Accurate prediction of drivers' gaze is an important component of vision-based driver monitoring and assistive systems. Of particular interest are safety-critical episodes, such as performing maneuvers or crossing intersections. In such scenarios, drivers' gaze distribution changes significantly and becomes difficult to predict, especially if the task and context information is represented implicitly, as is common in many state-of-the-art models. However, explicit modeling of top-down factors affecting drivers' attention often requires additional information and annotations that may not be readily available. In this paper, we address the challenge of effective modeling of task and context with common sources of data for use in practical systems. To this end, we introduce SCOUT+, a task- and context-aware model for drivers' gaze prediction, which leverages route and map information inferred from commonly available GPS data. We evaluate our model on two datasets, DR(eye)VE and BDD-A, and demonstrate that using maps improves results compared to bottom-up models and reaches performance comparable to the top-down model SCOUT which relies on privileged ground truth information. Code is available at https://github.com/ykotseruba/SCOUT.
Paper Structure (13 sections, 3 figures, 4 tables)

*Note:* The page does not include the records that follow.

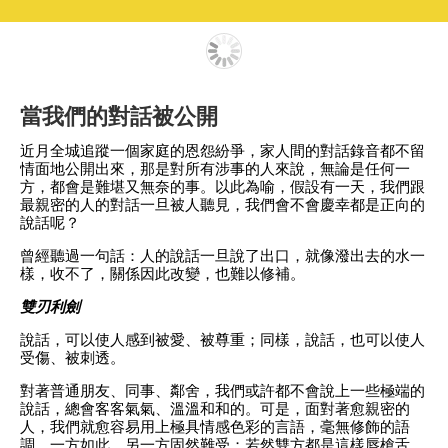
當我們的對話被公開
近月全城追蹤一個家庭的恩怨紛爭，家人間的對話錄音都不留
情面地公開出來，那是對所有涉事的人來說，無論是任何一
方，都會是難堪又無奈的事。以此為喻，假設有一天，我們跟
最親密的人的對話一旦被人聽見，我們會不會慶幸都是正向的
說話呢？
曾經聽過一句話：人的說話一旦說了出口，就像潑出去的水一
樣，收不了，關係因此改變，也難以修補。
雙刃利劍
說話，可以使人感到被愛、被尊重；同樣，說話，也可以使人
受傷、被刺透。
對著普通朋友、同事、鄰舍，我們或許都不會說上一些極端的
說話，總會客客氣氣、溫溫和和的。可是，面對著愈親密的
人，我們就愈容易用上極具情感色彩的言語，毫無修飾的語
調，一方如此，另一方固然難受；若然雙方都是這樣唇槍舌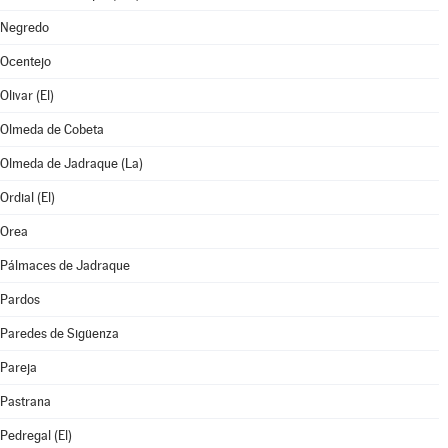
Negredo
Ocentejo
Olivar (El)
Olmeda de Cobeta
Olmeda de Jadraque (La)
Ordial (El)
Orea
Pálmaces de Jadraque
Pardos
Paredes de Sigüenza
Pareja
Pastrana
Pedregal (El)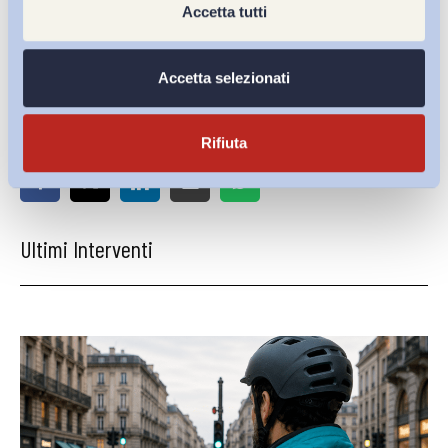
Accetta tutti
Scarica il
PDF
Accetta selezionati
Condividi su:
Rifiuta
Ultimi Interventi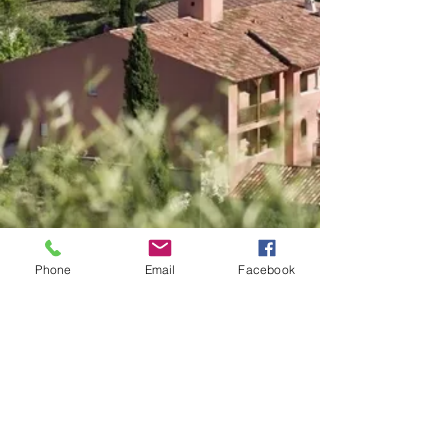
Phone
Email
Facebook
Verhuur van gites tussen
particulieren in de toeristische
residentie Le Rouret Pierre et
Vacances. Residentie gelegen in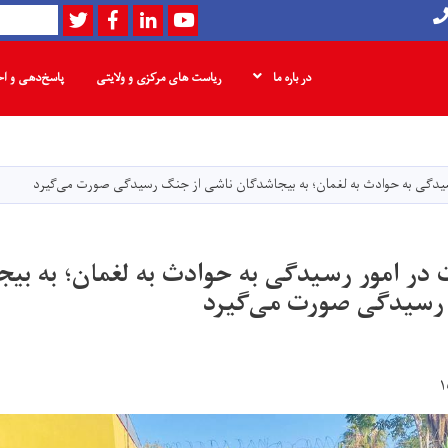
Twitter
Facebook
LinkedIn
Youtube
Search
در باره ما
ریاست های مرکزی و ولایتی
پاسخ‌دهی و ا
Skip
to
main
سیدگی به حوادث به لغمان؛ به بیجاشدگان ناشی از جنگ رسیدگی صورت می‌گیرد
content
 در امور رسیدگی به حوادث به لغمان؛ به بی
رسیدگی صورت می‌گیرد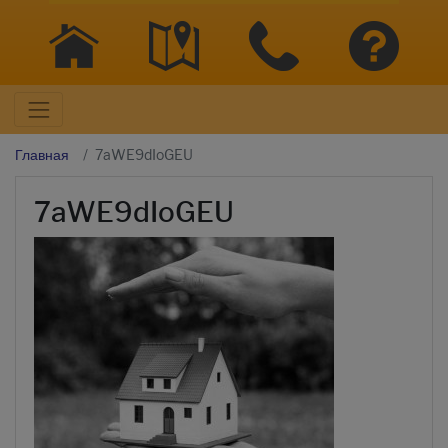
Главная
7aWE9dIoGEU
7aWE9dIoGEU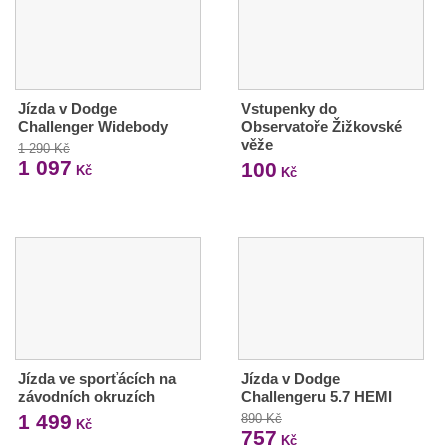
Jízda v Dodge
Vstupenky do
Challenger Widebody
Observatoře Žižkovské
věže
1 290 Kč
1 097
100
Kč
Kč
Jízda ve sporťácích na
Jízda v Dodge
závodních okruzích
Challengeru 5.7 HEMI
1 499
890 Kč
Kč
757
Kč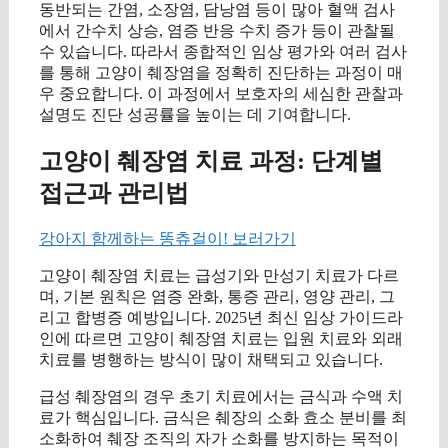
동반되는 간염, 소장염, 담낭염 등이 많아 혈액 검사
에서 간수치 상승, 염증 반응 수치 증가 등이 관찰될
수 있습니다. 따라서 종합적인 임상 평가와 여러 검사
를 통해 고양이 췌장염을 정확히 진단하는 과정이 매
우 중요합니다. 이 과정에서 보호자의 세심한 관찰과
설명도 진단 성공률을 높이는 데 기여합니다.
고양이 췌장염 치료 과정: 단계별
접근과 관리법
강아지 함께하는 똥츄걸이! 보러가기
고양이 췌장염 치료는 급성기와 만성기 치료가 다르
며, 기본 원칙은 염증 완화, 통증 관리, 영양 관리, 그
리고 합병증 예방입니다. 2025년 최신 임상 가이드라
인에 따르면 고양이 췌장염 치료는 입원 치료와 외래
치료를 병행하는 방식이 많이 채택되고 있습니다.
급성 췌장염의 경우 초기 치료에서는 금식과 수액 치
료가 핵심입니다. 금식은 췌장의 소화 효소 분비를 최
소화하여 췌장 조직의 자가 소화를 방지하는 목적이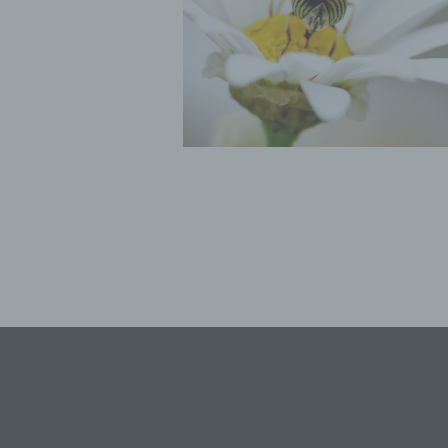
f)
Ps
ei
Hi
be
zu
te
ge
id
we
g)
Ver
na
St
Mi
Si
od
Ve
se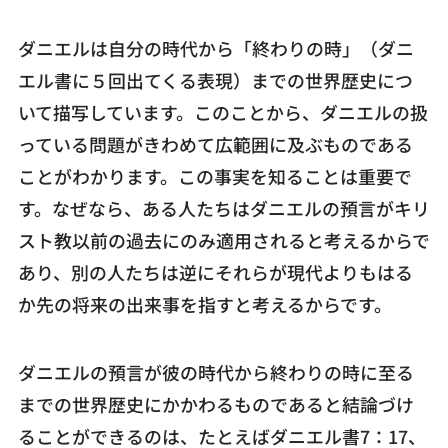
ダニエルは自分の時代から「終わりの時」（ダニ
エル書に５回出てくる表現）までの世界歴史につ
いて描写しています。このことから、ダニエルの扱
っている問題がきわめて広範囲に及ぶものである
ことがわかります。この事実を知ることは重要で
す。なぜなら、ある人たちはダニエルの預言がキリ
スト教以前の過去にのみ適用されると考えるからで
あり、別の人たちは逆にそれらが現代よりもはる
か先の将来の出来事を指すと考えるからです。
ダニエルの預言が彼の時代から終わりの時に至る
までの世界歴史にかかわるものであると結論づけ
ることができるのは、たとえばダニエル書7：17、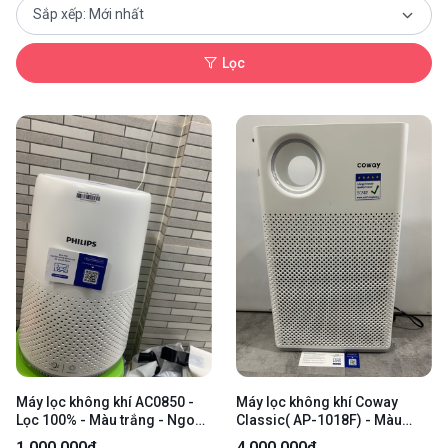
Lọc
Máy lọc không khí AC0850 -
Máy lọc không khí Coway
Lọc 100% - Màu trắng - Ngoại
Classic( AP-1018F) - Màu
hình: 98% - Kèm nguồn
trắng - Ngoại hình 99% -
1.000.000₫
4.000.000₫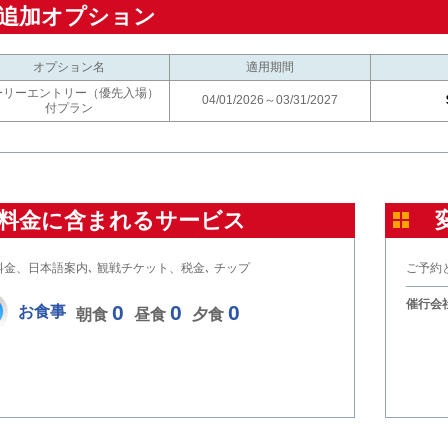
追加オプション
オプション名
適用期間
ーリーエントリー（優先入場）
04/01/2026～03/31/2027
付プラン
料金に含まれるサービス
料金、日本語案内､ 観戦チケット、税金､ チップ
ご予約
催行会社
0
0
0
お食事
朝食
昼食
夕食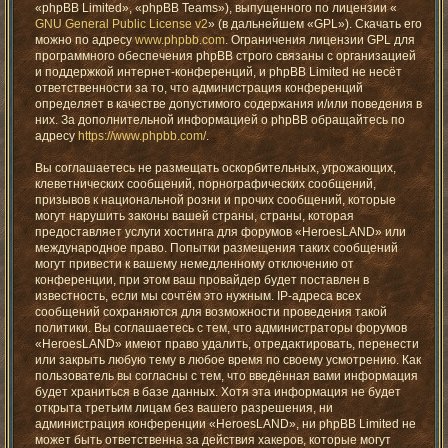
«phpBB Limited», «phpBB Teams»), выпущенного по лицензии «
GNU General Public License v2
» (в дальнейшем «GPL»). Скачать его
можно по адресу
www.phpbb.com
. Ограничения лицензии GPL для
программного обеспечения phpBB строго связаны с организацией
и поддержкой интернет-конференций, и phpBB Limited не несёт
ответственности за то, что администрация конференций
определяет в качестве допустимого содержания и/или поведения в
них. За дополнительной информацией о phpBB обращайтесь по
адресу
https://www.phpbb.com/
.
Вы соглашаетесь не размещать оскорбительных, угрожающих,
клеветнических сообщений, порнографических сообщений,
призывов к национальной розни и прочих сообщений, которые
могут нарушить законы вашей страны, страны, которая
предоставляет услуги хостинга для форумов «HeroesLAND» или
международное право. Попытки размещения таких сообщений
могут привести к вашему немедленному отключению от
конференции, при этом ваш провайдер будет поставлен в
известность, если мы сочтём это нужным. IP-адреса всех
сообщений сохраняются для возможности проведения такой
политики. Вы соглашаетесь с тем, что администраторы форумов
«HeroesLAND» имеют право удалить, отредактировать, перенести
или закрыть любую тему в любое время по своему усмотрению. Как
пользователь вы согласны с тем, что введённая вами информация
будет храниться в базе данных. Хотя эта информация не будет
открыта третьим лицам без вашего разрешения, ни
администрация конференции «HeroesLAND», ни phpBB Limited не
может быть ответственна за действия хакеров, которые могут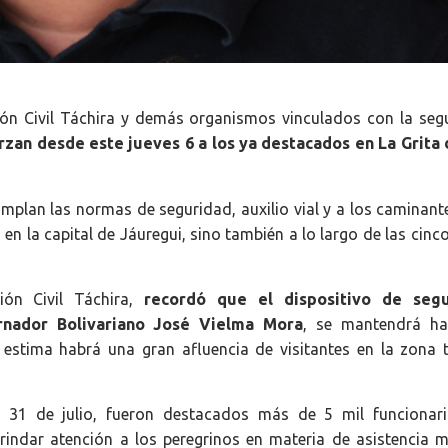
ón Civil Táchira y demás organismos vinculados con la seg
rzan desde este jueves 6 a los ya destacados en La Grita
mplan las normas de seguridad, auxilio vial y a los caminant
 en la capital de Jáuregui, sino también a lo largo de las cinc
ión Civil Táchira,
recordó que el dispositivo de segu
rnador Bolivariano José Vielma Mora
, se mantendrá ha
estima habrá una gran afluencia de visitantes en la zona t
nes 31 de julio, fueron destacados más de 5 mil funcionar
rindar atención a los peregrinos en materia de asistencia m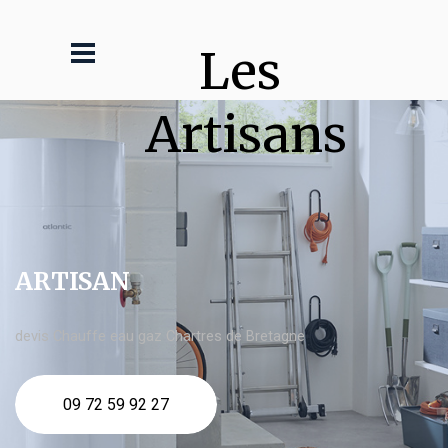
Les 
Artisans
ARTISAN
devis Chauffe eau gaz Chartres de Bretagne
09 72 59 92 27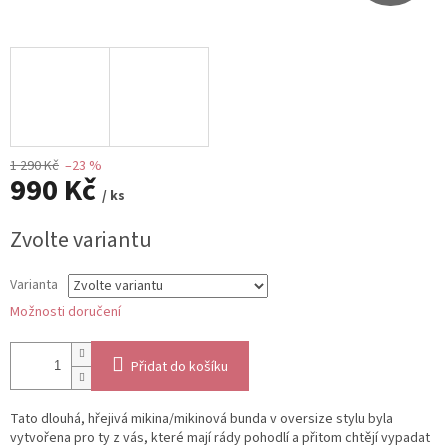
1 290 Kč
–23 %
990 Kč
/ ks
Měrná
Zvolte variantu
cena:
Varianta
Možnosti doručení
Přidat do košíku
Tato dlouhá, hřejivá mikina/mikinová bunda v oversize stylu byla
vytvořena pro ty z vás, které mají rády pohodlí a přitom chtějí vypadat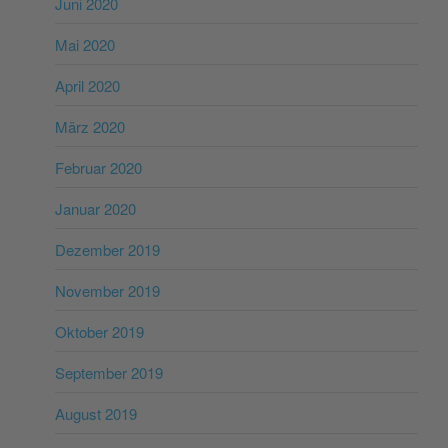
Juni 2020
Mai 2020
April 2020
März 2020
Februar 2020
Januar 2020
Dezember 2019
November 2019
Oktober 2019
September 2019
August 2019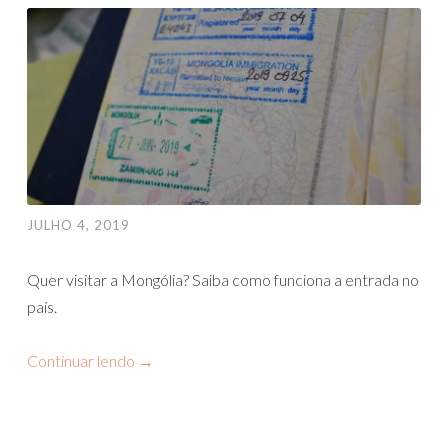
JULHO 4, 2019
Quer visitar a Mongólia? Saiba como funciona a entrada no
país.
Continuar lendo
→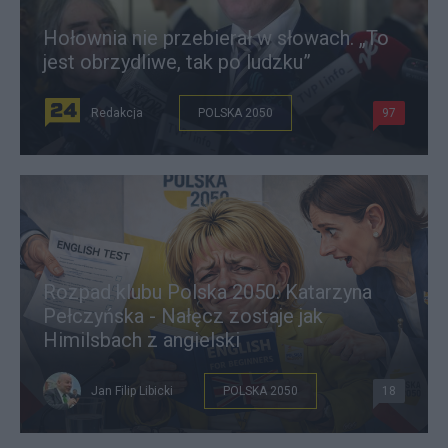
Hołownia nie przebierał w słowach. „To
jest obrzydliwe, tak po ludzku”
Redakcja
POLSKA 2050
97
Rozpad klubu Polska 2050. Katarzyna
Pełczyńska - Nałęcz zostaje jak
Himilsbach z angielski
Jan Filip Libicki
POLSKA 2050
18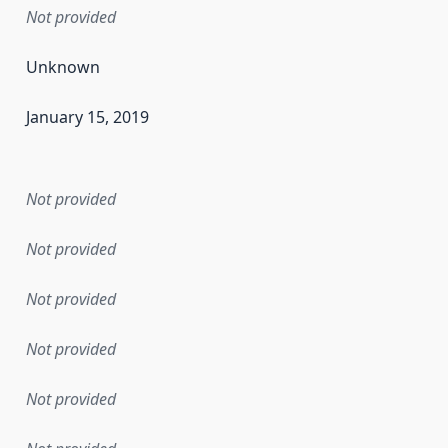
Not provided
Unknown
January 15, 2019
en the data in this dataset was first released. It may have
Not provided
Not provided
Not provided
Not provided
Not provided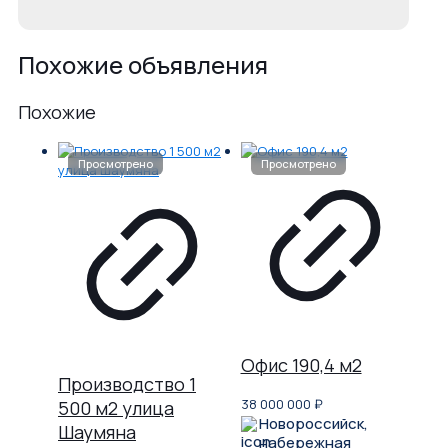
Похожие объявления
Похожие
Офис 190,4 м2
Производство 1
38 000 000
₽
500 м2 улица
Новороссийск,
Шаумяна
набережная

This paper contains 13 sections, 3 figures, 4 tables.

Figures (3)

  • Figure 1: Example of the map and route inferred from DR(eye)VE GPS data. Left: street network with overlaid route traveled by the vehicle. Right: enlarged portion of the map shows map matching the original noisy GPS coordinates (shown in red) to the street network (green). Map colors are inverted here for readability. For use in training and inference, street network and route are rendered as white lines on a black background.
  • Figure 2: Diagram of the SCOUT+ architecture. Scene encoder takes in a set of images and outputs 3D spatio-temporal features. To obtain map and route features, the map generation module extracts the map and route information from the GPS data using OpenStreetMap (OSM) API. Then, a patch of the map corresponding to the location in the visual input is cropped and fed into the map encoder, which produces 2D map and route features via a shallow CNN network. Scene-map transformer applies cross-attention (CA) to fuse map and visual features. The decoder receives input either directly from the encoder or from the CA blocks (shown as dashed arrows) and gradually mixes and upscales features to obtain the final saliency map.
  • Figure 3: Qualitative samples showing performance of SCOUT+ on challenging scenarios near intersections in DR(eye)VE (top 3 rows) and BDD-A (bottom 3 rows) against the bottom-up model ViNet and SCOUT which uses privileged task information.